→ **Page-level text extractions**
********
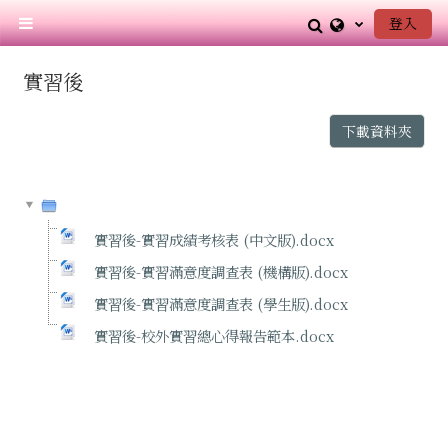
跳至主內容
Toggle search
登入
側板
實習後
下載資料夾
實習後-實習成績考核表 (中文版).docx
實習後-實習滿意度調查表 (機構版).docx
實習後-實習滿意度調查表 (學生版).docx
實習後-校外實習總心得報告範本.docx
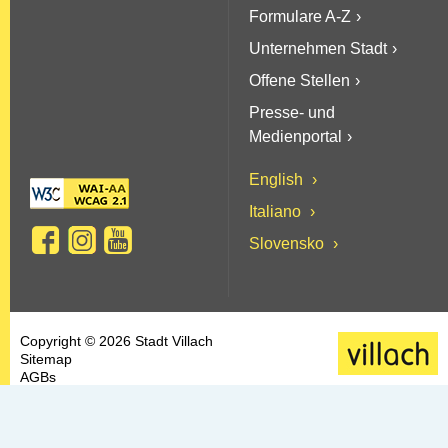
Formulare A-Z
Unternehmen Stadt
Offene Stellen
Presse- und
Medienportal
English
Italiano
Slovensko
Copyright © 2026 Stadt Villach
Sitemap
AGBs
Datenschutz
Barrierefreiheit
Kontakt & Impressum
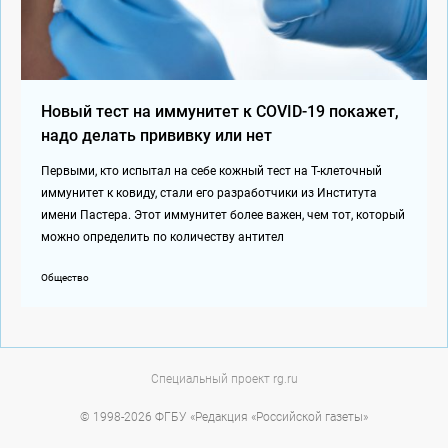
Новый тест на иммунитет к COVID-19 покажет,
надо делать прививку или нет
Первыми, кто испытал на себе кожный тест на Т-клеточный
иммунитет к ковиду, стали его разработчики из Института
имени Пастера. Этот иммунитет более важен, чем тот, который
можно определить по количеству антител
Общество
Специальный проект rg.ru
© 1998-
2026
ФГБУ «Редакция «Российской газеты»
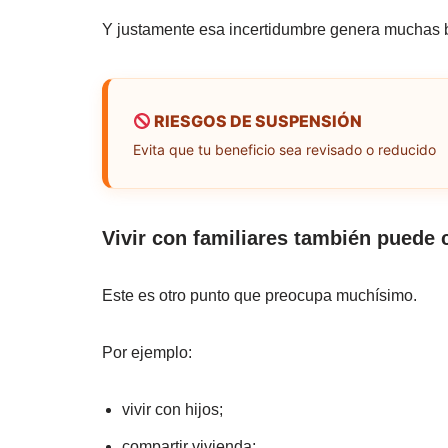
Y justamente esa incertidumbre genera muchas 
RIESGOS DE SUSPENSIÓN
Evita que tu beneficio sea revisado o reducido
Vivir con familiares también puede
Este es otro punto que preocupa muchísimo.
Por ejemplo:
vivir con hijos;
compartir vivienda;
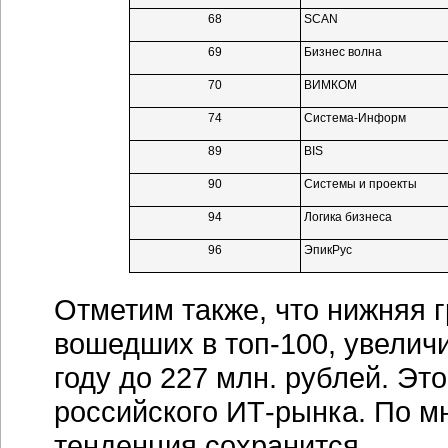
68
SCAN
69
Бизнес волна
70
ВИМКОМ
74
Система-Информ
89
BIS
90
Системы и проекты
94
Логика бизнеса
96
ЭпикРус
Отметим также, что нижняя 
вошедших в топ-100, увелич
году до 227 млн. рублей. Э
российского ИТ-рынка. По мн
тенденция сохранится.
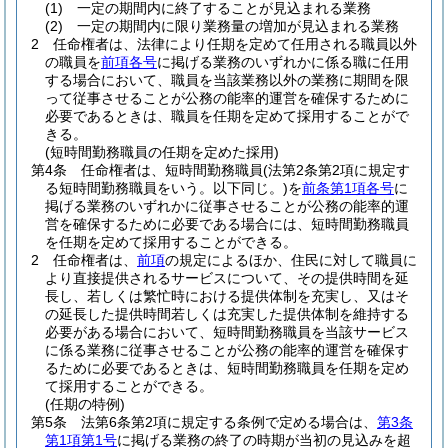
(1)
一定の期間内に終了することが見込まれる業務
(2)
一定の期間内に限り業務量の増加が見込まれる業務
2
任命権者は、法律により任期を定めて任用される職員以外
の職員を
前項各号
に掲げる業務のいずれかに係る職に任用
する場合において、職員を当該業務以外の業務に期間を限
って従事させることが公務の能率的運営を確保するために
必要であるときは、職員を任期を定めて採用することがで
きる。
(短時間勤務職員の任期を定めた採用)
第4条
任命権者は、短時間勤務職員
(法第2条第2項に規定す
る短時間勤務職員をいう。以下同じ。)
を
前条第1項各号
に
掲げる業務のいずれかに従事させることが公務の能率的運
営を確保するために必要である場合には、短時間勤務職員
を任期を定めて採用することができる。
2
任命権者は、
前項
の規定によるほか、住民に対して職員に
より直接提供されるサービスについて、その提供時間を延
長し、若しくは繁忙時における提供体制を充実し、又はそ
の延長した提供時間若しくは充実した提供体制を維持する
必要がある場合において、短時間勤務職員を当該サービス
に係る業務に従事させることが公務の能率的運営を確保す
るために必要であるときは、短時間勤務職員を任期を定め
て採用することができる。
(任期の特例)
第5条
法第6条第2項に規定する条例で定める場合は、
第3条
第1項第1号
に掲げる業務の終了の時期が当初の見込みを超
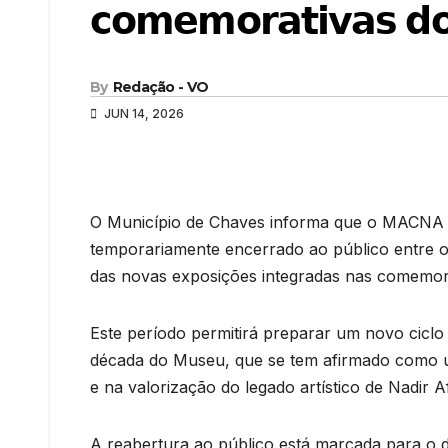
𝗰𝗼𝗺𝗲𝗺𝗼𝗿𝗮𝘁𝗶𝘃𝗮𝘀 𝗱𝗼 
By
Redação - VO
JUN 14, 2026
O Município de Chaves informa que o MACNA 
temporariamente encerrado ao público entre os
das novas exposições integradas nas comemora
Este período permitirá preparar um novo ciclo
década do Museu, que se tem afirmado como u
e na valorização do legado artístico de Nadir 
A reabertura ao público está marcada para o d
********
→ **EXERCISE REQUIREMENTS**
The records above, copied word for word without the pictures, are what should be output.

→ **OUTPUT BELOW**
跳至主內容
Toggle search
登入
側板
實習後
下載資料夾
實習後-實習成績考核表 (中文版).docx
實習後-實習滿意度調查表 (機構版).docx
實習後-實習滿意度調查表 (學生版).docx
實習後-校外實習總心得報告範本.docx
Formulare A-Z
Unternehmen Stadt
Offene Stellen
Presse- und
Medienportal
English
Italiano
Slovensko
Copyright © 2026 Stadt Villach
Sitemap
AGBs
Datenschutz
Barrierefreiheit
Kontakt & Impressum
Новый тест на иммунитет к COVID-19 покажет,
надо делать прививку или нет
Первыми, кто испытал на себе кожный тест на Т-клеточный
иммунитет к ковиду, стали его разработчики из Института
имени Пастера. Этот иммунитет более важен, чем тот, который
можно определить по количеству антител
Общество
Специальный проект rg.ru
© 1998-
2026
ФГБУ «Редакция «Российской газеты»
Y justamente esa incertidumbre genera muchas 
RIESGOS DE SUSPENSIÓN
Evita que tu beneficio sea revisado o reducido
Vivir con familiares también puede
Este es otro punto que preocupa muchísimo.
Por ejemplo:
vivir con hijos;
compartir vivienda;
68
SCAN
69
Бизнес волна
70
ВИМКОМ
74
Система-Информ
89
BIS
90
Системы и проекты
94
Логика бизнеса
96
ЭпикРус
Отметим также, что нижняя 
вошедших в топ-100, увелич
году до 227 млн. рублей. Э
российского ИТ-рынка. По мн
тенденция сохранится.
(1)
一定の期間内に終了することが見込まれる業務
(2)
一定の期間内に限り業務量の増加が見込まれる業務
2
任命権者は、法律により任期を定めて任用される職員以外
の職員を
前項各号
に掲げる業務のいずれかに係る職に任用
する場合において、職員を当該業務以外の業務に期間を限
って従事させることが公務の能率的運営を確保するために
必要であるときは、職員を任期を定めて採用することがで
きる。
(短時間勤務職員の任期を定めた採用)
第4条
任命権者は、短時間勤務職員
(法第2条第2項に規定す
る短時間勤務職員をいう。以下同じ。)
を
前条第1項各号
に
掲げる業務のいずれかに従事させることが公務の能率的運
営を確保するために必要である場合には、短時間勤務職員
を任期を定めて採用することができる。
2
任命権者は、
前項
の規定によるほか、住民に対して職員に
より直接提供されるサービスについて、その提供時間を延
長し、若しくは繁忙時における提供体制を充実し、又はそ
の延長した提供時間若しくは充実した提供体制を維持する
必要がある場合において、短時間勤務職員を当該サービス
に係る業務に従事させることが公務の能率的運営を確保す
るために必要であるときは、短時間勤務職員を任期を定め
て採用することができる。
(任期の特例)
第5条
法第6条第2項に規定する条例で定める場合は、
第3条
第1項第1号
に掲げる業務の終了の時期が当初の見込みを超
𝗰𝗼𝗺𝗲𝗺𝗼𝗿𝗮𝘁𝗶𝘃𝗮𝘀 𝗱𝗼 
By
Redação - VO
JUN 14, 2026
O Município de Chaves informa que o MACNA 
temporariamente encerrado ao público entre os
das novas exposições integradas nas comemora
Este período permitirá preparar um novo ciclo
década do Museu, que se tem afirmado como u
e na valorização do legado artístico de Nadir 
A reabertura ao público está marcada para o d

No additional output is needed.